[Opening GIVEN ENTRIES section]

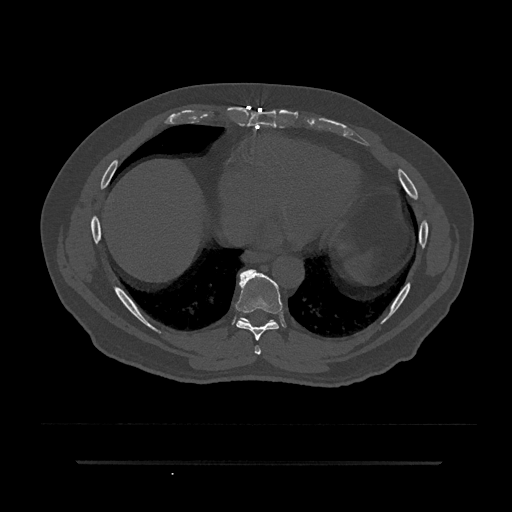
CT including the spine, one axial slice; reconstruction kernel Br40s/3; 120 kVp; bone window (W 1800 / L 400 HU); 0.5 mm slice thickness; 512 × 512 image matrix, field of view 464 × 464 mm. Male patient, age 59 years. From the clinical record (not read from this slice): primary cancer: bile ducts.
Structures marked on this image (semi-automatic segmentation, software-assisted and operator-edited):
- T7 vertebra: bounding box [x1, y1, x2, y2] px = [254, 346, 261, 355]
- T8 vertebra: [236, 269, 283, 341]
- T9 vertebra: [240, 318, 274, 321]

[Closing GIVEN ENTRIES section]

### ACTION ITEM
Report the number of lines in the records above that contain "vertebra", with no other text.

### EXERCISE RESULT
3